Explore five must-know DSA interview questions in arrays, strings, and linked lists to sharpen your programming fundamentals. This quiz covers diverse topics that routinely appear in coding interviews.
Given an array of integers and a target value, what is the most efficient approach to determine if any two distinct numbers add up to the target?
Explanation: Using a hash set allows you to check in constant time if the complement of the current number has been seen, resulting in O(n) time complexity. Sorting with linear search is slower (O(n log n) + O(n^2)). Nested loops try all pairs in O(n^2) time, which is inefficient. Counting frequencies works only for counting pairs, not finding indices or handling all edge cases.
Which technique efficiently finds the length of the longest substring without repeating characters in a string?

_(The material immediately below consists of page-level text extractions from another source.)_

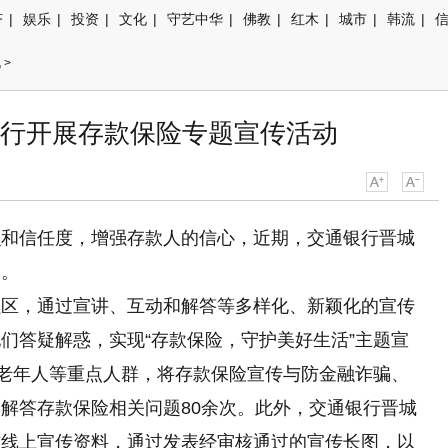
济
|
娱乐
|
投资
|
文化
|
守艺中华
|
佛教
|
红木
|
城市
|
韩流
|
讯
>
行开展存款保险专题宣传活动
识和信任度，增强存款人的信心，近期，交通银行晋城
动。
社区，通过宣讲、互动和解答等多样化、新颖化的宣传
们答疑解惑，实现“存款保险，守护美好生活”主题宣
、老年人等重点人群，将存款保险宣传与防金融诈骗、
解答存款保险相关问题80余次。此外，交通银行晋城
作线上宣传资料，通过发表经审核通过的宣传长图，以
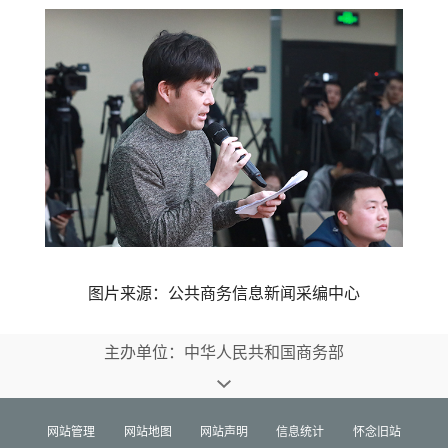
图片来源：公共商务信息新闻采编中心
主办单位：中华人民共和国商务部
网站管理
网站地图
网站声明
信息统计
怀念旧站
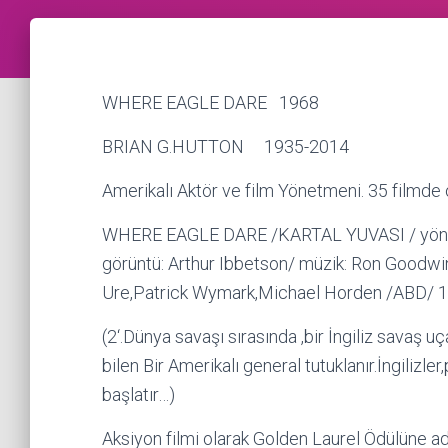
WHERE EAGLE DARE 1968
BRIAN G.HUTTON 1935-2014
Amerikalı Aktör ve film Yönetmeni. 35 filmde o
WHERE EAGLE DARE /KARTAL YUVASI / yönetm
görüntü: Arthur Ibbetson/ müzik: Ron Goodwi
Ure,Patrick Wymark,Michael Horden /ABD/ 
(2‘.Dünya savaşı sırasında ,bir İngiliz savaş uç
bilen Bir Amerikalı general tutuklanır.İngilizl
başlatır…)
Aksiyon filmi olarak Golden Laurel Ödülüne ad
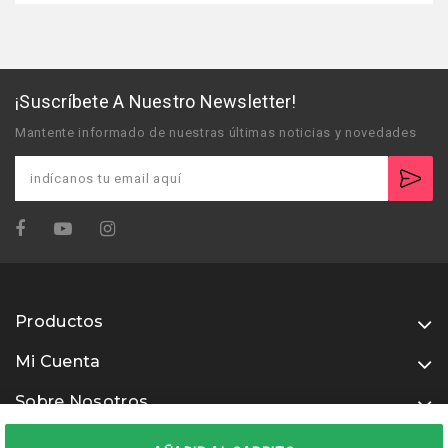
¡Suscríbete A Nuestro Newsletter!
Mantente informado de nuestras últimas noticias y novedades
Productos
Mi Cuenta
Sobre Nosotros
Usamos métodos de pago seguros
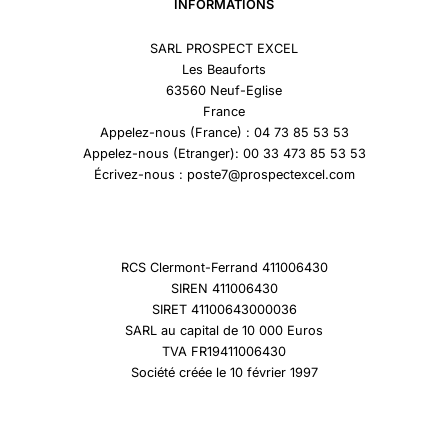
INFORMATIONS
SARL PROSPECT EXCEL
Les Beauforts
63560 Neuf-Eglise
France
Appelez-nous (France) : 04 73 85 53 53
Appelez-nous (Etranger): 00 33 473 85 53 53
Écrivez-nous : poste7@prospectexcel.com
RCS Clermont-Ferrand 411006430
SIREN 411006430
SIRET 41100643000036
SARL au capital de 10 000 Euros
TVA FR19411006430
Société créée le 10 février 1997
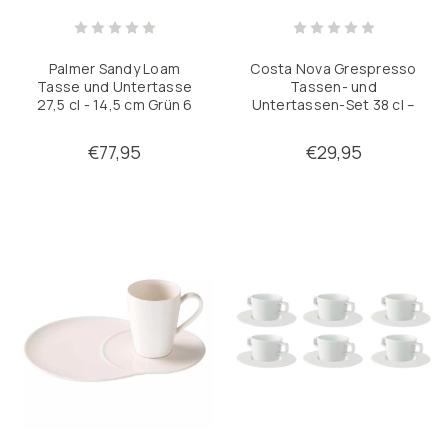
Pfannen
Palmer Sandy Loam
Costa Nova Grespresso
Tasse und Untertasse
Tassen- und
Verfeinern durch
27,5 cl - 14,5 cm Grün 6
Untertassen-Set 38 cl –
Keine Filter angewendet
Stück
Latte Macchiato – Weiß –
2-teilig
€77,95
€29,95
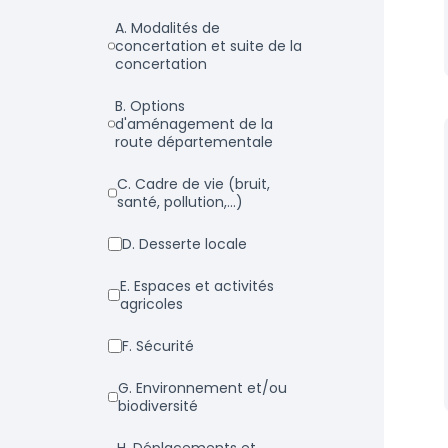
a. Modalités de
concertation et suite de la
concertation
b. Options
d'aménagement de la
route départementale
c. Cadre de vie (bruit,
santé, pollution,...)
d. Desserte locale
e. Espaces et activités
agricoles
f. Sécurité
g. Environnement et/ou
biodiversité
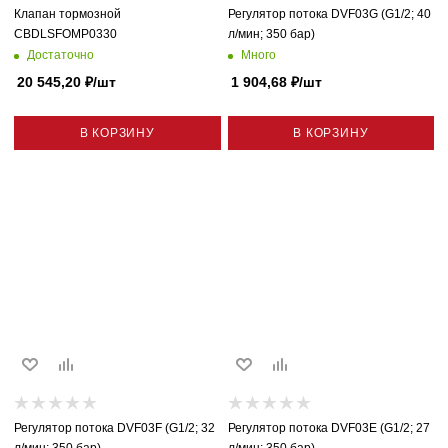
Клапан тормозной
Регулятор потока DVF03G (G1/2; 40
CBDLSFOMP0330
л/мин; 350 бар)
Достаточно
Много
20 545,20
₽
/шт
1 904,68
₽
/шт
В КОРЗИНУ
В КОРЗИНУ
Регулятор потока DVF03F (G1/2; 32
Регулятор потока DVF03E (G1/2; 27
л/мин; 350 бар)
л/мин; 350 бар)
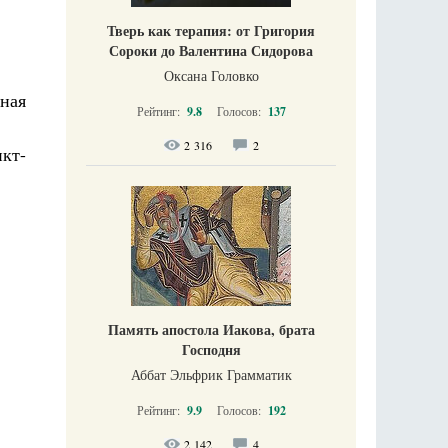
Тверь как терапия: от Григория
Сороки до Валентина Сидорова
Оксана Головко
ная
Рейтинг:
9.8
Голосов:
137
2 316
2
кт-
Память апостола Иакова, брата
Господня
Аббат Эльфрик Грамматик
Рейтинг:
9.9
Голосов:
192
2 142
4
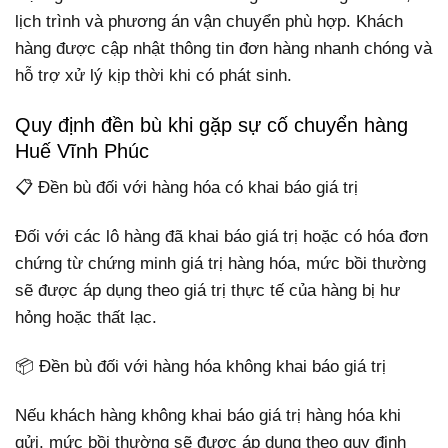
lịch trình và phương án vận chuyển phù hợp. Khách
hàng được cập nhật thông tin đơn hàng nhanh chóng và
hỗ trợ xử lý kịp thời khi có phát sinh.
Quy định đền bù khi gặp sự cố chuyển hàng
Huế Vĩnh Phúc
📋 Đền bù đối với hàng hóa có khai báo giá trị
Đối với các lô hàng đã khai báo giá trị hoặc có hóa đơn
chứng từ chứng minh giá trị hàng hóa, mức bồi thường
sẽ được áp dụng theo giá trị thực tế của hàng bị hư
hỏng hoặc thất lạc.
📦 Đền bù đối với hàng hóa không khai báo giá trị
Nếu khách hàng không khai báo giá trị hàng hóa khi
gửi, mức bồi thường sẽ được áp dụng theo quy định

Explanation: A sliding window combined with a hash map is optimal for tracking repeated characters and expanding or shrinking the window appropriately, achieving O(n) time. Recursion and memoization are unnecessary for this linear problem. A frequency array does not track window position. Binary search does not suit problems needing contiguous scans.
What is the standard in-place algorithm to reverse a singly linked list?

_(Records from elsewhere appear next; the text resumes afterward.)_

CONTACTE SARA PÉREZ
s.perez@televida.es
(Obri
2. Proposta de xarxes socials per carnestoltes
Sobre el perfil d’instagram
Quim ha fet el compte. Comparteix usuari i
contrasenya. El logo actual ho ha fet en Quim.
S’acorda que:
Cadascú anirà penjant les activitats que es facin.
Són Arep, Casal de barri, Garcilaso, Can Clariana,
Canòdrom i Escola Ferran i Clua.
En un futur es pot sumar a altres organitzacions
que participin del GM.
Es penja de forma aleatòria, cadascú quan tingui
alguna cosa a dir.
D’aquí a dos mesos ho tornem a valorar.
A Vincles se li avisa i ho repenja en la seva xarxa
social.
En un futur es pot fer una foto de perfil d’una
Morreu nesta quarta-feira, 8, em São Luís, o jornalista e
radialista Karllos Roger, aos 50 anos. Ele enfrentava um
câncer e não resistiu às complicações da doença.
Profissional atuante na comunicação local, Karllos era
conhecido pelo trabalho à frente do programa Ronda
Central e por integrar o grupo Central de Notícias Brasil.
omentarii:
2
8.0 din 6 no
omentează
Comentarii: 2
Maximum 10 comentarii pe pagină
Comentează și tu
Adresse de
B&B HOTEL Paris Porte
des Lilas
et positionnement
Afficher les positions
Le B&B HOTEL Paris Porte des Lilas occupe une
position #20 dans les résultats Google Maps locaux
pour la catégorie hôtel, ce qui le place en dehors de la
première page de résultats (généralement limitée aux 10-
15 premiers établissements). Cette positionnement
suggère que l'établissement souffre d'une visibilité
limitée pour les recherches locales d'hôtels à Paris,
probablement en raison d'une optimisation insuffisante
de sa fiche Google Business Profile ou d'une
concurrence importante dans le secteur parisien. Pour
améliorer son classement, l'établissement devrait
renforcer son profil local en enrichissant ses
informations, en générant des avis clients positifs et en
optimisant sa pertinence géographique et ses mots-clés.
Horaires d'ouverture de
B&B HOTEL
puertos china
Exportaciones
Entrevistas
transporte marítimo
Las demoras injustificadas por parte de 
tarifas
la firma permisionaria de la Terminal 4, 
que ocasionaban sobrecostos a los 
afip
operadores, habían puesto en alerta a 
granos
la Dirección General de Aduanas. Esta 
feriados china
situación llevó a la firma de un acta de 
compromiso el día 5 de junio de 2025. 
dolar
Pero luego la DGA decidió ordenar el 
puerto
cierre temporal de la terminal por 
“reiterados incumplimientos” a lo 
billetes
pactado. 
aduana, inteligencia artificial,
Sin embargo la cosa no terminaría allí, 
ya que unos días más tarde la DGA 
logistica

Explanation: The most common method is to move through the list, changing each node's next pointer to the previous node, which reverses the list in O(n) time and O(1) space. Sorting is unrelated to reversal. Using a stack increases space complexity, and recursion achieves reversal but may not be optimal for long lists due to stack overflow risks.
Given an array of n integers, how can you compute a new array so that each element is the product of all elements except itself, without using division?
Explanation: The correct approach builds two arrays: one with products to the left of each index (prefix) and one to the right (suffix), then multiplies these for each index. Summing values does not yield the correct result. Division is disallowed by the problem. Replacing values with zero is not relevant or correct.
What is a common approach to efficiently detect if a singly linked list contains a cycle?
Explanation: The fast/slow pointer method (Floyd's Cycle Detection) finds cycles in O(n) time and O(1) space. Overwriting values is unsafe if node values aren't unique or writeable. Storing nodes increases space usage to O(n). Counting nodes does not detect cycles, as lists with cycles have no well-defined length.